A recent state-led study produced by Energy Strategies found that all states in the Western Interconnection would realize the largest amount of savings — about $2 billion a year — from a single market that includes California, with the biggest beneficiaries being Washington, Oregon and California itself. (See Study Shows RTO Could Save West $2B Yearly by 2030.)

But integrating California into such a market is being seen as increasingly problematic as more states look to use RTO membership as one tool in meeting their decarbonization goals on ambitious schedules that will likely outpace the timeline for development.

Speaking during the Oct. 6 meeting of the RTO Advisory Committee, Tawney pointed to the well known governance issues that have hampered CAISO’s regionalization efforts in the past, with many in-state interests reluctant to allow the state to relinquish its direct authority over the appointment of members of the ISO’s Board of Governors. Resistance to changing that governance structure has made membership in an expanded CAISO a nonstarter for regulators in other parts of the West.

But just as problematic, Tawney noted, is California’s approach to resource adequacy, a process managed not by CAISO but by the state’s Energy Commission.

“It is unusual, but not unprecedented, to have your resource adequacy conversation happening in a different place than your RTO,” Tawney said. “CAISO does it that way. ERCOT sort of does it that way. But I think because of how resource adequacy is handled in California, it makes it very difficult to sort of take the California RA model and spread it across the West. And so then we have the rest of the West say, ‘How could we do RA for ourselves in a way that works for us?’”

Momentum toward a Western RTO could build after Colorado and Nevada passed bills requiring utilities in those states to join an RTO, Tawney said. She compared the potential outcome of that legislation to the expansion of the Western EIM, which eventually crowded out trading in the West’s bilateral markets.

“Where does that leave Oregon customers?” Tawney said.

She acknowledged the Energy Strategies study finding that showed that the biggest market footprint would produce the greatest volume of economic benefits for the West.
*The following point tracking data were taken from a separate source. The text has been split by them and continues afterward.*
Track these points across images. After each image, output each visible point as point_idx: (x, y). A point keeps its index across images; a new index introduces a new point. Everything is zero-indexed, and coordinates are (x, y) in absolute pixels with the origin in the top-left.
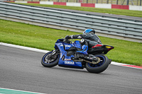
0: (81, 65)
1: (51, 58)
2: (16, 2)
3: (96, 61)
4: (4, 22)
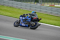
1: (17, 23)
2: (44, 5)
3: (33, 24)
4: (39, 13)
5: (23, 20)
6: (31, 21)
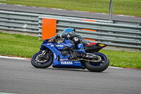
5: (60, 50)
6: (87, 51)
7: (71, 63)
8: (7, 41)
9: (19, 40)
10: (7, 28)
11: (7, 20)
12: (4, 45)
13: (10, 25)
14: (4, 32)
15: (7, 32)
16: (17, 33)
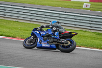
0: (55, 47)
7: (49, 46)
8: (89, 37)
9: (98, 36)
10: (90, 28)
11: (90, 22)
12: (87, 40)
13: (92, 25)
14: (88, 30)
15: (90, 31)
16: (97, 32)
“The flip of that is there’s more people you have to work with and figure out how to get along with and manage through,” Tawney said. “So, you have to find that sweet spot, from my perspective, between customer benefits and state policy.”

What About BPA?

The situation in the Northwest is further complicated by the presence of the Bonneville Power Administration, which operates about 70% of the region’s high-voltage transmission and manages its extensive network hydroelectric dams.

Speaking at the RTO Advisory Committee meeting, Northwest Energy Coalition policy analyst Fred Heutte noted that BPA’s “integrated system” relies on a contract-based — rather than flow-based — approach to transmission use.

“I think it’s easy to say [that], in an RTO, you can move to a flow-based approach and it’s all going to be great,” Heutte said. “But we have to look at Bonneville as a unique institution with a really important role, and trying to move from a contract-based approach to a flow-based approach, given Bonneville’s integrated approach, is going to be a big issue to have to unravel and kind of piece together how you do that transmission.

“It’s not just a matter of grandfathering rights and that sort of thing,” Heutte said. “The Bonneville system has some unique features that we have to consider in the transition to an RTO process.”

During the RTO Advisory Committee’s first meeting Sept. 21, BPA Manager Ravi Aggarwal encouraged the group to consider a “staged and incremental” approach to developing an RTO, saying the region’s transmission planning, RA and real-time market are already being served by Northern Grid, NWPP and the Western EIM, respectively.

Speaking at the Oct. 6 meeting, Aggarwal clarified that he was not advocating for the long-term persistence of those looser arrangements in lieu of an RTO but thinks they could provide a “pathway” to an organized market, whether West-wide or in a smaller footprint, such as that covered by the NWPP.

“I think we have to be careful about holding out a perfect RTO as a possibility — or maybe an Eastern-style RTO maybe is the way to put it — because we aren’t starting with a blank slate,” Tawney said.